◆ **Supplied passage**

<<<<

PATH_DATA_DIR = os.path.join(BASE_DIR, DATA_DIR)

In [6]:
genre_data = {
# BOOKS                                CATEGORY
"goodreads_reviews_children.json.gz" : "children",
"goodreads_reviews_comics_graphic.json.gz" : "comic",
"goodreads_reviews_fantasy_paranormal.json.gz" : "fantasy",
"goodreads_reviews_history_biography.json.gz" : "history",
"goodreads_reviews_mystery_thriller_crime.json.gz" : "thriller",
"goodreads_reviews_poetry.json.gz" : "poetry",
"goodreads_reviews_romance.json.gz" : "romance",
"goodreads_reviews_young_adult.json.gz" : "young_adult",
}

Once we have defined the books and genres we want to categorize , we must define a function to go through all our data, and store the genre information in the database.

In [7]:
from typing import Dict
from sqlalchemy.future.engine import Engine
from sqlalchemy.exc import IntegrityError
from tqdm.notebook import tqdm
import warnings
import gzip
import json


def extractBookInfoBatch(
    batch: Dict[str, str],
    database_engine: Engine,
    data_dir: str = PATH_DATA_DIR,
    verbose: bool = False,
) -> None:
    """
    Function that loads book_id/genre pairs into a database
    specified by an engine.
    """
    for key, value in zip(batch.keys(), batch.values()):
        print(f"\nProcessing file '{key}'...")

        file_name = os.path.join(data_dir, key)

        with gzip.open(file_name) as file:
            # Iterate lazily over the file
            for line in tqdm(file):
                json_line = json.loads(line)

>>>>

◆ **Dataset section**
<<<<

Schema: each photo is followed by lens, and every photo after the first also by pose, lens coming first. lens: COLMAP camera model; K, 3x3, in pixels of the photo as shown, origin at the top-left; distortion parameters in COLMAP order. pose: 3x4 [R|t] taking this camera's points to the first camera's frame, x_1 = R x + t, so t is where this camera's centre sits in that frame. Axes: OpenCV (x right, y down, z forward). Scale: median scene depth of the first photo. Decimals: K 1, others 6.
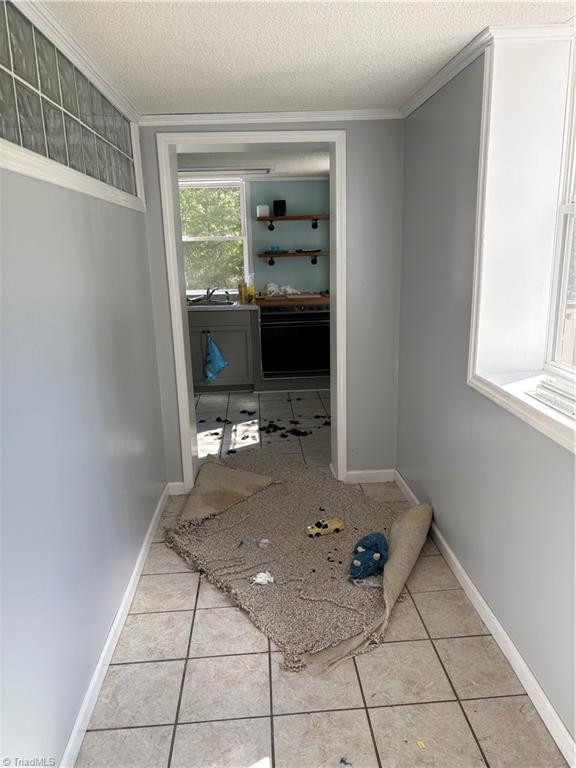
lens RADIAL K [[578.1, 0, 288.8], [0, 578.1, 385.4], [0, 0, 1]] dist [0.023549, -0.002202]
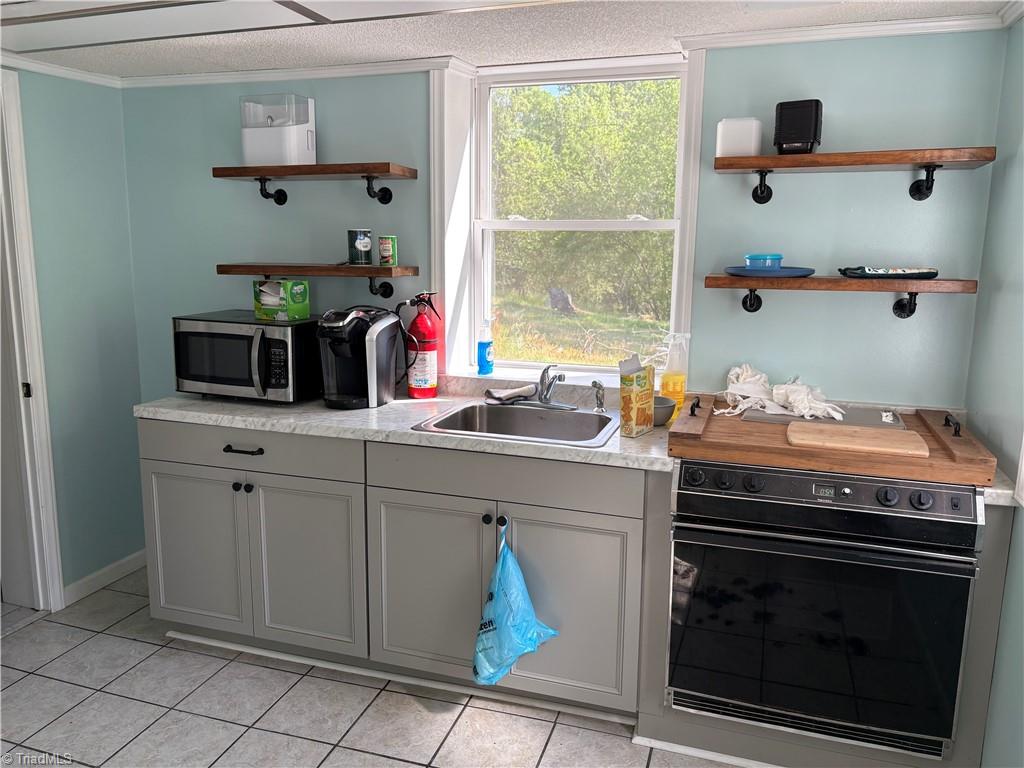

>>>>

◆ **What the exercise asks**
From the Goodreads genre-loading notebook above, write out the stretch from "Function that loads" through "json_line = json.loads(line)", character for character.

◆ **Solved problem**
Function that loads book_id/genre pairs into a database
    specified by an engine.
    """
    for key, value in zip(batch.keys(), batch.values()):
        print(f"\nProcessing file '{key}'...")

        file_name = os.path.join(data_dir, key)

        with gzip.open(file_name) as file:
            # Iterate lazily over the file
            for line in tqdm(file):
                json_line = json.loads(line)